- Request 1 -
In the commentary below on the dollar's decline since the 1960s, on what date was the dollar moved off the gold standard?
- Request 2 -
Write a continuation of the commentary below on the dollar's decline since the 1960s, picking up after its final sentence.

- Passage for review -
>>

“You now are experiencing the legacy of Keynesian corporatist fascism and the destructive forces unleashed by Sir Alan Greenspan”

Sunday, January 9, 2011
By Paul Martin

International Forecaster January 2011 (#3) – Gold, Silver, Economy + More

By: Bob Chapman
Sunday, 9 January 2011

If you look back into the mid-1960s you will see the beginnings of today’s financial and economic problems. Inflation was beginning to raise its ugly head as clad coins came into being. We were collecting all the pre-1964 90% dimes, quarters and halves we could find. As we moved into 1968 few were to be found in circulation. War in Vietnam was draining the country and the buffoon Lyndon Johnson, another socialist, was leading America into the Great Society. What he was really doing was taking the US into socialism and debt. It got so bad that countries were demanding gold for dollars, particularly, aggressive was President Charles DeGaulle of France. Then the beginning of the end came. On August 15, 1971 the dollar was moved off the gold standard and the dollar became just another fiat currency. Here we are almost 40 years later and the dollar has lost 95% of its purchasing power and two breadwinners are needed in every family, as apposed to one in 1971. That is when social engineering began, as we know it today. We’ve seen many losers walk across the stage over the years – all with either their hands in the till or exuding incompetence. Most of the bright still excelled but 55% of Americans slipped into stupidity. What is sadder is they think they know it all, but they do not. From 1976 to 1981 gold and silver warned us of what was coming. We have had cycles of inflation, buildup of debt and a general degeneration of society.

<<

- Data provided -
>>

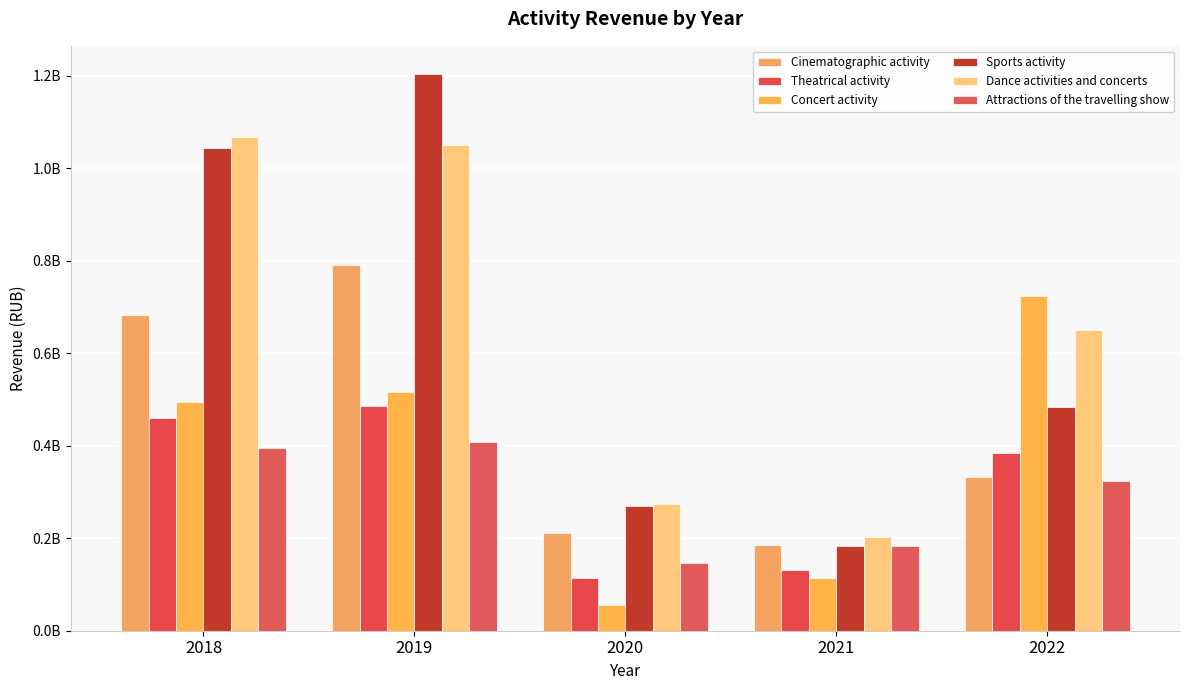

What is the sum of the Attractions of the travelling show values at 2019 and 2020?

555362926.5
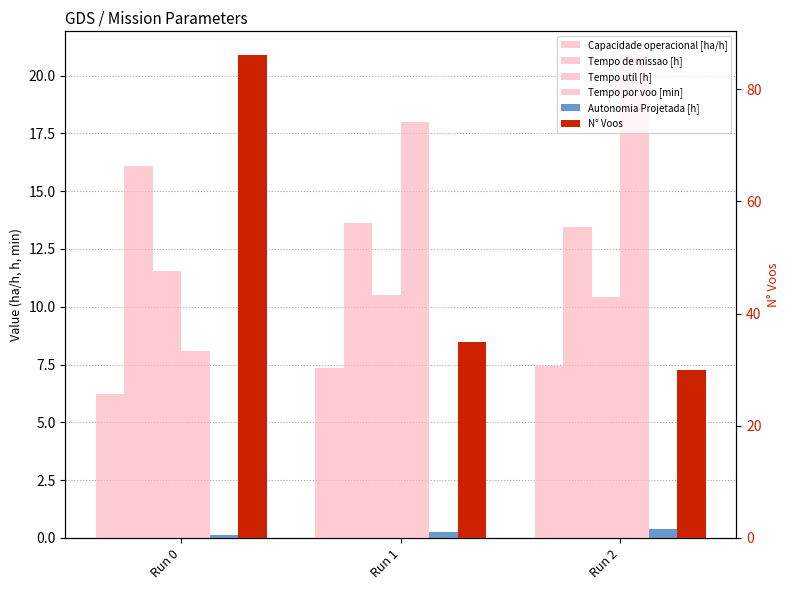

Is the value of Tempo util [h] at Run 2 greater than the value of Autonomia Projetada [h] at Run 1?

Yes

<<

- Task output 1 -
August 15, 1971.

- Task output 2 -
We had a purging of the system in the early 1980s but it certainly did not last long. Real estate collapsed starting in 1988 and the affects carried over into the early 1990s. During that period those in control had a great opportunity to again purge the system, but they refused to use that option and went right back to doing what they had done in the past. Gold and silver fell out of favor and we were subjected to the dotcom boom, which ended in tears for so many. Inflation was about but worse a great deal of wealth had been lost. We were fortunate enough to call the top of the market in the first week of April 2000, just two weeks after the actual top. Only 2% of economists, analysts and newsletter writers called the top. Being mostly outnumbered by the losers has its benefits. Presently 95% believe gold and silver are headed lower. Considering their track records we’ll stay long as we have been since the second quarter of 2000 when gold was $262.00 and silver was $3.50.

Many professionals are looking for answers as to why the US economy and finances are in the state they are in. We have been pointing out for ten years that the Fed is the problem, but those who realize this are afraid to speak the truth. They won’t have their jobs long if they do speak out. Low or zero interest rates may have helped government and big business, but it has not helped small business and the unemployed. Are we to believe that the Fed had nothing to do with the real estate collapse? Of course they did – they planned and executed it. The zero interest rate policy still in place has created more grievous damage than any other aspect of economic causes.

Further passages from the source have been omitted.